Amateurs. Extras. Couldn't even bully the Quirkless kid properly.
He turned back towards the stairs. "Nami," he called, and she jolted from all the way across the room, seafoam curls bouncing, like she really was afraid he was going to bite.
This wasn't like him. But maybe he was tired of being the way he'd always been. "You didn't move my shoes," he said. "Did you stick your whole head in the cubby to do this...?"
Nami's eyes widened. Izuku heard another classmate snort next to him.
"Sh-shut up, Deku!" she squeaked, and scurried off to her class's row. Her friends trailed behind her, glancing at him as they went. Izuku watched them shuffle out the school entrance, pointedly not looking back.
Had... that really just happened? He reminded himself to breathe.
...Wow.
Middle school wouldn't last much longer. He'd learn from his mistakes here, and start with a clean slate somewhere else.
Maybe he really could make it. Maybe things really could be better.
Izuku 6:13pm: If I'm understanding correctly, every single food group is both the key to and the death of a healthy diet, depending on who has the soapbox at the moment and what they're trying to sell
Yagi 6:15pm: Wow, you just distilled the last 100 years of diet advice down to a single sentence. That's very impressive!
Izuku 6:16pm: But somehow, they all manage to agree that you can't eat anything that actually tastes good...
Yagi 6:17pm: Now you're getting it.
Izuku lay sprawled out on the old yoga mat mom had dug out of her closet, tapping away on his phone with a small scowl.
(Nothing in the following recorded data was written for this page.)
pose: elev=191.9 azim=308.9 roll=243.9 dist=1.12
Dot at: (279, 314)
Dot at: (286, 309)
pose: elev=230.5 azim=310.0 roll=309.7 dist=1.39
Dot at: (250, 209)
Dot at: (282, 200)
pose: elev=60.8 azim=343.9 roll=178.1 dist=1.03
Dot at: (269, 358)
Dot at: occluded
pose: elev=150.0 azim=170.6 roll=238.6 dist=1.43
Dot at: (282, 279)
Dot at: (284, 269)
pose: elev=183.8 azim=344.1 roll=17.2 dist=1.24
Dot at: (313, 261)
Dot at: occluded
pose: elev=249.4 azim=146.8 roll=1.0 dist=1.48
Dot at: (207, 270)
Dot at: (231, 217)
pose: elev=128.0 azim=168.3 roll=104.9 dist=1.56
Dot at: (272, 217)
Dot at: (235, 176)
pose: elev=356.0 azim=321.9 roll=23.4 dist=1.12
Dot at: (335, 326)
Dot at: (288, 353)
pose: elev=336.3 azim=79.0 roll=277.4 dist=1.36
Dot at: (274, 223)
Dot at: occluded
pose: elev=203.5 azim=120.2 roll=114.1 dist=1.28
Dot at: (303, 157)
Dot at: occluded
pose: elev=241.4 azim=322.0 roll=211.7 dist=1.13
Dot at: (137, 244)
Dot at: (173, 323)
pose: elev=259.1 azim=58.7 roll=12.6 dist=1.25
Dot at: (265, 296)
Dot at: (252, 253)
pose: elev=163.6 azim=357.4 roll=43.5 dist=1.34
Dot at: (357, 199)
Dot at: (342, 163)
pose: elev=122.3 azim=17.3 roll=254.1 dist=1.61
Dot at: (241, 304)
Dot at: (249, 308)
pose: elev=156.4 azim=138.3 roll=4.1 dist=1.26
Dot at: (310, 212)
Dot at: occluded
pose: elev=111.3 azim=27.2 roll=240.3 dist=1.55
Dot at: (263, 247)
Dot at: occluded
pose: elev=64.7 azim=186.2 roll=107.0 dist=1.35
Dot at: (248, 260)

He was already done, just hadn't bothered to get up. His muscles still felt a bit like jello.
Mom peered out of the kitchen alcove. "What's that face for?" she asked.
He glanced backwards up at her. "...diet culture is even crazier than fitness culture," he muttered matter-of-factly, and she dissolved into laughter.
"Yes, that's absolutely right!" she chuckled. "Speaking of which, dinner's almost ready. Stop bothering Mr. Yagi and go clean up!"
"Wh..." He frowned and sat up, feeling his muscles twinge in protest. "Why do you assume I'm texting him?" They didn't talk that often! Was it that obvious? Mom just smiled sagely and turned back to her cutting board. Apparently so.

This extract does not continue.